The community pantry set up by Ana Patricia Non in Maginhawa, Quezon City.

Source: Ana Patrcia Non's Facebook



Written by April Mae Casida (PoP’s Web and Media Assistant)



It has been over a year since the Coronavirus outbreak. The pandemic has brought upon a massive impact of loss, heartbreak, and pain for us all over the world. Today, vaccines are developed by different nations and are now distributed to different parts of the world, and this sparks the hope of many. Hoping that sooner or later, things will go back to what it has been.



But it is a different case here in the Philippines.


While other nearby countries are slowly getting back to their feet, it seems that we are still stuck in this bubble of despair. A bubble that everyone wants to get out of but just can’t. While everybody else is walking forward, it seems that we are moving backward. With the rollout of vaccines, I have expected things to be getting better. But surprisingly, it is not.



But I am not here to point fingers.


I am not here to blame anyone. There are too many existing negativities that I can’t bear to add more. I am here to share something that recently touched my heart and made me realize that there are still good things in the world -- you just have to look around.


Filipinos are known to be resilient people. We smile despite the storms, we hope despite the difficulties. The global pandemic has greatly taken its toll on us. Many people have lost their jobs and are just barely making ends meet. The prices of commodities have increased. It just makes you think how those who lost their livelihood will be able to put food on the table.


But just last week, a thing called ”community pantry” was put up by the very Filipinos who are generous enough to give what they have for the Filipinos who are suffering and going through a hard time, and now everyone else seems to follow.



What is a “community pantry”?


The idea was initially brought to life by Ana Patricia Non, a Filipina who organized the first ever community pantry at Maginhawa, Quezon City. It aims to serve residents who suffer from hunger and food insecurity in a specified area.


What happens in the community pantry? A stall is filled up with different goods such as vegetables, canned goods, fruits, and other essentials from people who are generous and willing enough to share what they have—these items are up for grabs and FREE to those who need them.

INFORMATION PROVIDED |
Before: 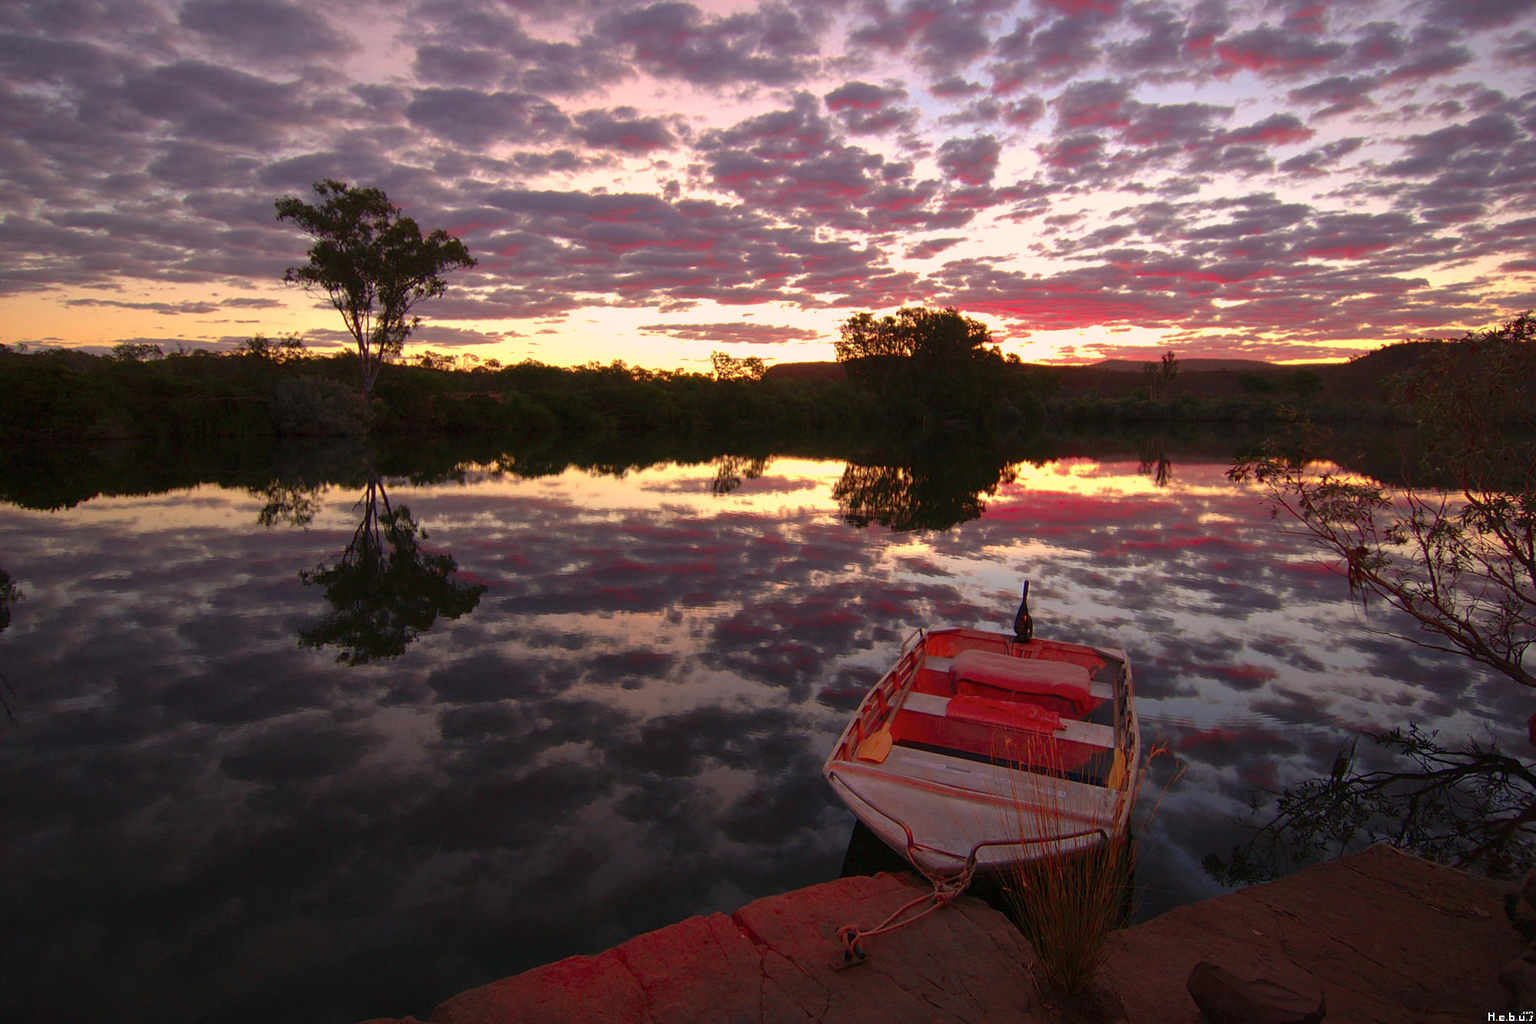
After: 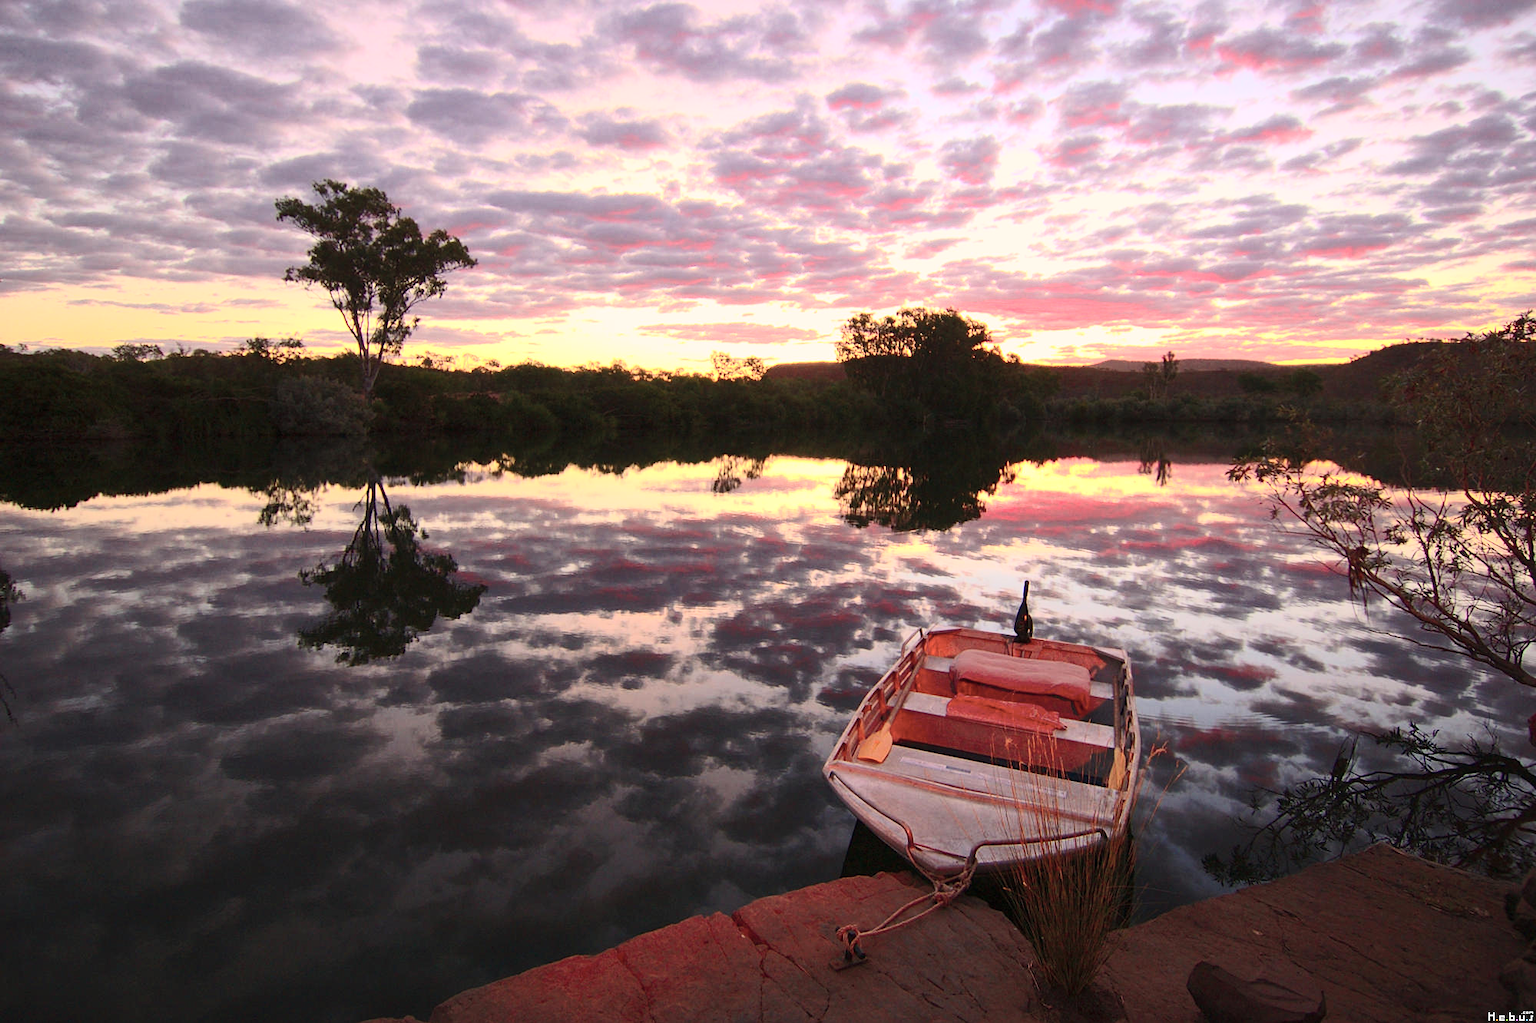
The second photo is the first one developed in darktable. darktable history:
tone curve: curves: ch0 [(0, 0) (0.003, 0.004) (0.011, 0.015) (0.025, 0.034) (0.044, 0.061) (0.069, 0.095) (0.1, 0.137) (0.136, 0.187) (0.177, 0.244) (0.224, 0.308) (0.277, 0.415) (0.335, 0.532) (0.399, 0.642) (0.468, 0.747) (0.543, 0.829) (0.623, 0.886) (0.709, 0.924) (0.801, 0.951) (0.898, 0.975) (1, 1)], color space Lab, independent channels, preserve colors none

ACTIVITY |
Answer these from the community pantry article:
1. Where did Ana Patricia Non organize the first community pantry?
2. What does the article say has increased in price?
3. Which goods does the stall hold?

OUTPUT OF THE TASK |
1. Maginhawa, Quezon City.
2. The prices of commodities.
3. Vegetables, canned goods, fruits, and other essentials.